This summer my eighty-eight-year-old father underwent open-heart surgery. After spending nearly a week in one of Michigan’s finest cardiac hospitals, Dad was transferred to nearby rehab center. As a family, we’d done our homework and had gathered recommendations regarding the facility’s quality of care, maintenance standards, and the staff’s medical and rehab expertise.
So when Dad’s care during the first twenty-four hours turned out to be . . . um . . . . let’s just say, sub-par, I was not only disappointed, I was alarmed. My father’s life and health were on the line.
I could have thrown my arms up in a huff and berated the staff when we were ushered into a room that smelled like dirty socks. (Dad was later moved at my request.) I could have thrown a fit when I was asked to hike to rehab and retrieve footrests for a wheelchair after my father nearly collapsed from over-exertion because he hadn’t been issued a wheelchair. I could have screamed at the rehab worker who told me the facility didn’t have enough footrests to go around, and Dad might simply have to hold his legs in the air. I could have thrown a temper tantrum when the nursing staff didn’t respond to my father’s call light after fifteen minutes. And I could have given the staff a sample of my lung capacity when I was told I was five minutes over the designated reservation time when I requested to eat dinner in the dining room with Dad (I’d been busy attending to his toileting needs in the absence of staff).
Instead of screaming and berating, I smiled, took notes, jotted down the names of staff — including those who were performing their jobs well and deserved commendation — and placed a call to management the next day. I stated my concerns politely, with documentation of names and specific instances of safety risks, then asked the manager what steps would be taken to assure that my dad’s needs would be met appropriately in the future. I mentioned that the facility had come highly recommended by the medical facility that had discharged my father, but that I felt it was important for me to share my concerns regarding quality of care unless I saw immediate evidence of improvement in several key areas. I also identified several staff members that had cared for my father in a manner I felt deserved recognition. The manager of this facility thanked me profusely and kept me on the phone for more than a half an hour, probing into the details of my experience. It was obvious that his desire was to provide excellent service for residents and their families, and he wanted to address key concerns. In the end, my family chose to keep my dad at this facility, when our impression after the first twenty-four hours had been to run for our lives.
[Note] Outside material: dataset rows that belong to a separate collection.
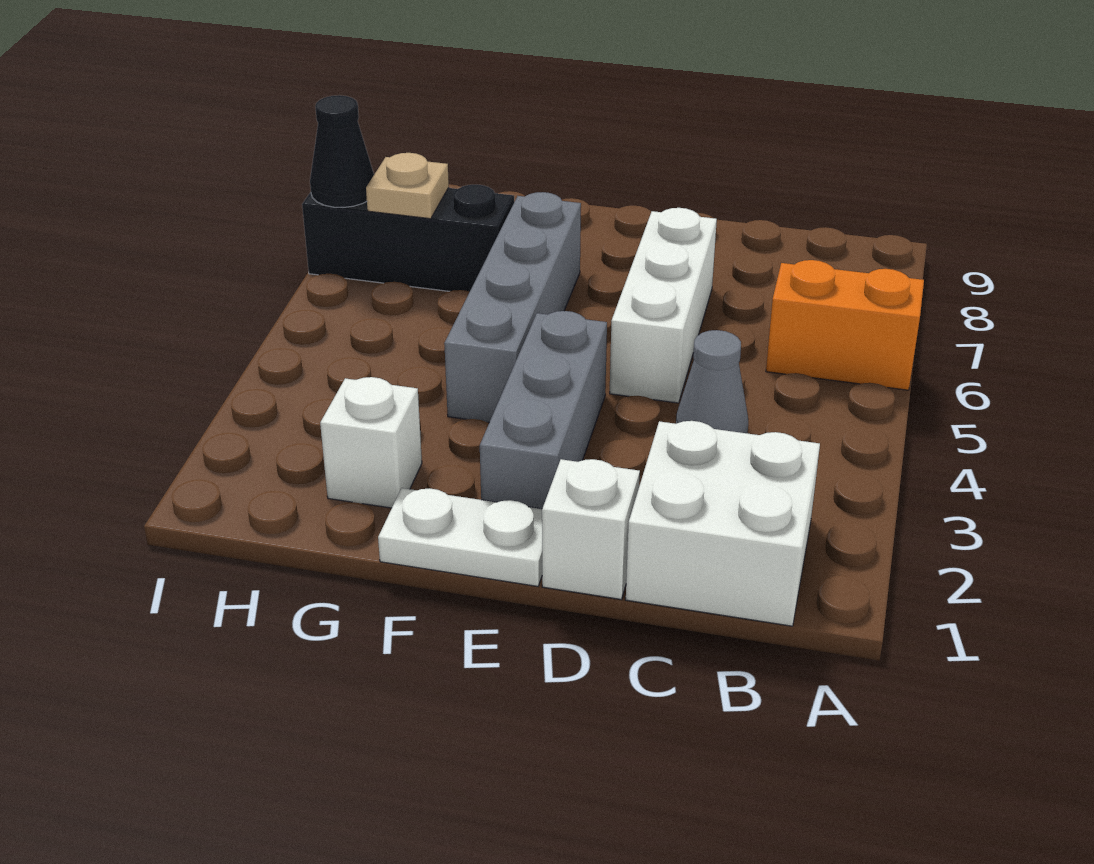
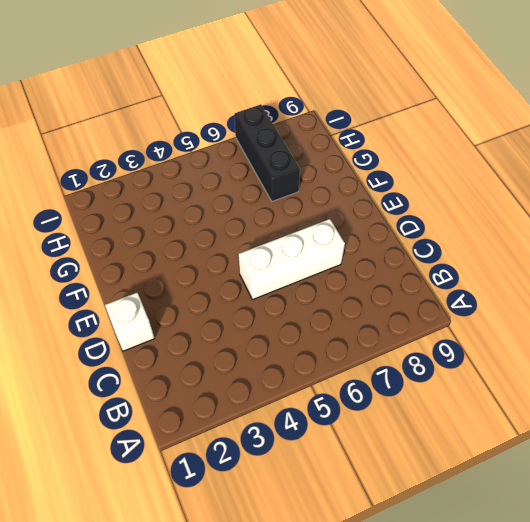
none -> orange 1x2 brick [766,260,924,390]
none -> white 2x2 brick [626,421,820,626]
none -> grey 1x1 cone [676,330,748,433]

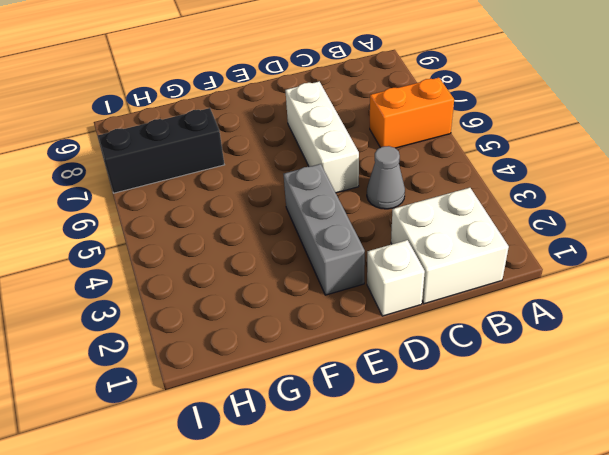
none -> white 1x2 plate [378,488,542,586]
none -> grey 1x4 brick [444,192,581,422]
none -> white 1x1 brick [320,377,422,508]

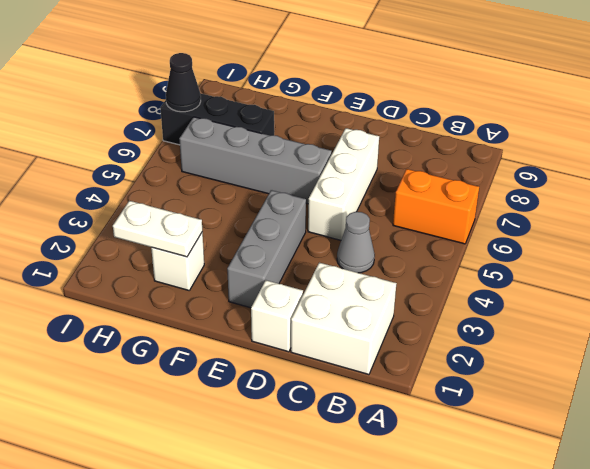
grey 1x4 brick [179,117,332,204] -> grey 1x4 brick turned to [444,192,581,422]
white 1x2 plate [113,201,202,257] -> white 1x2 plate moved to [378,488,542,586]
none -> tan 1x1 plate [366,153,449,219]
As caregiving advocates, we cannot afford the luxury of letting off steam or ventilating our emotions when our responsibility is to stand in the gap for our loved ones. I believe that the caregiving advocate fulfills their role most effectively when they are —
Articulate: Caregiving advocates must be more than communicators. We must be able to clearly articulate ideas, information, emotions, fears, and concerns in spite of our feelings of frustration. We need to hone the art of listening and speaking.
Decisive: As advocates, we often stand in the gap as the responsible party for making decisions. Because those decisions are so often tough, it’s our responsibility to wisely gather and weigh information within the context of its life-changing implications for our loved ones.
Vigilant: Vigilance includes many areas for the caregiver: the caregiving environment; medications; our loved one’s physical, emotional, and social changes. If the one we care for is in a nursing home setting, be sure to drop in frequently, on all shifts, and to be watchful regarding the details. Report concerns immediately and document your reports.
Observant: Watch for details and keep a notebook if you need to. Know the names of staff members and the shifts that they work. Be familiar with the details of your loved one’s surroundings.
Capable: Not everyone should shoulder the responsibilities of a caregiver. The task requires enormous emotional and physical energy. Consider who in your family may be the most capable for the task, recognizing that the role may need to be shared.
Appreciative: Show your appreciation for those who extend hands of care to your loved ones — not only to those in day-to-day contact, but to administrators and maintenance crews. Don’t be the squeaky wheel whose voice is only heard to express a complaint.
Teachable: The caregiving journey is long and difficult, and a teachable spirit will carry a caregiving through to the end. Be willing to listen and learn — from doctors, hospice workers, caregivers, family members, your pastor and church family.
Envoy: An envoy is someone who creates connections and paves the way. Your role as a caregiving advocate is to create the smoothest possible path for your loved one. Listen to their concerns and fears. Give them a voice. You stand in the gap for them, in a place of honor, extending Jesus’ hands of love.